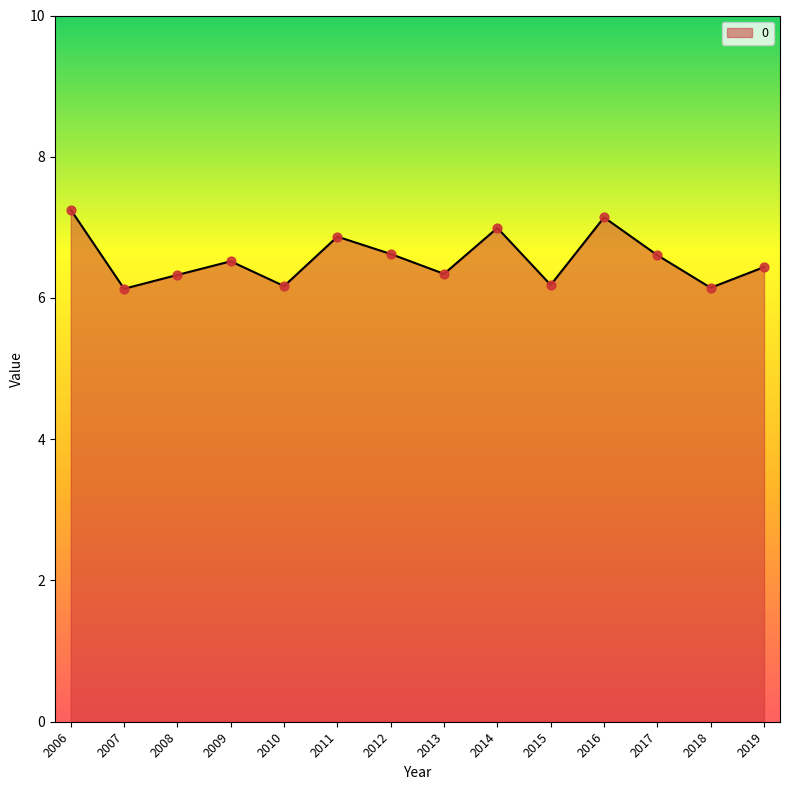

What is the change in value from 2013 to 2016?

+0.8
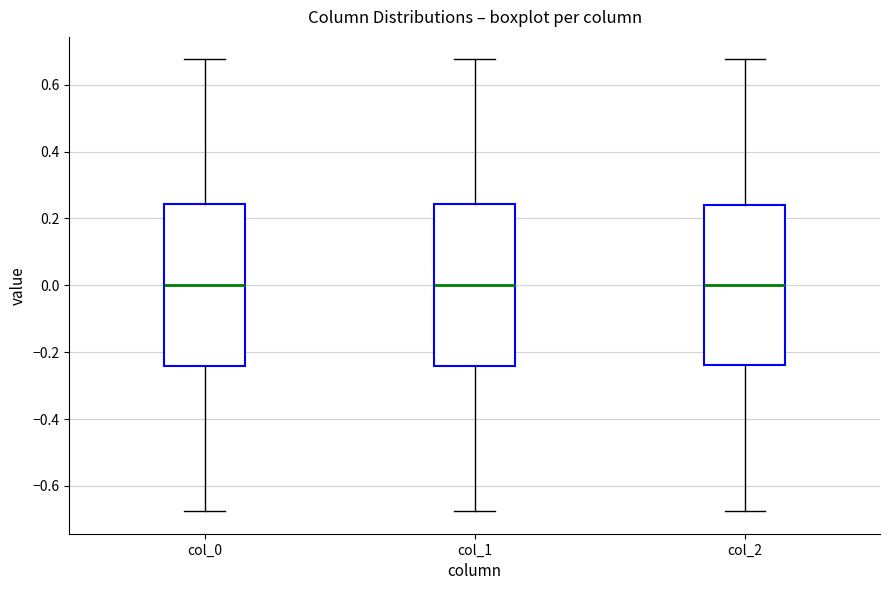

Reading left to right, transcribe this box plot: for each box, give where its median line is, the range the box spans, and where its two whiskers end, as read against the y-axis. The values are not printed on the chart, so give them approximately, as read against the axis.

col_0: median 0.00, box -0.24 to 0.24, whiskers -0.68 to 0.68
col_1: median 0.00, box -0.24 to 0.24, whiskers -0.68 to 0.68
col_2: median 0.00, box -0.24 to 0.24, whiskers -0.68 to 0.68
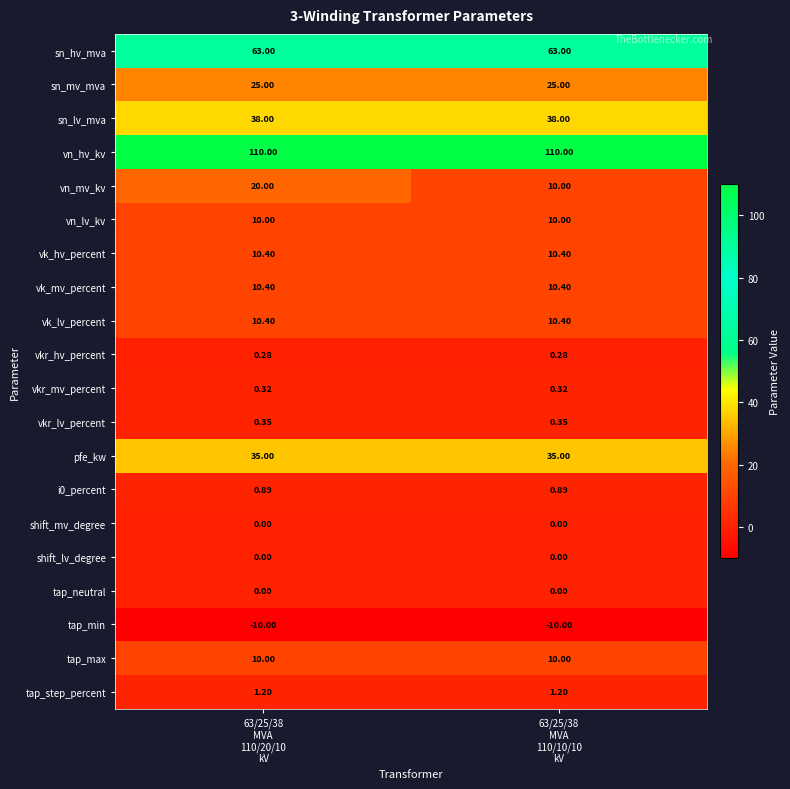

Which series has the largest total across all categories?

vn_hv_kv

» **Exercise instructions**
Count how many lines in the rows above contain the string "this", treating uppercase and lowercase as distinct, and give only that number.

» **Your solution**
1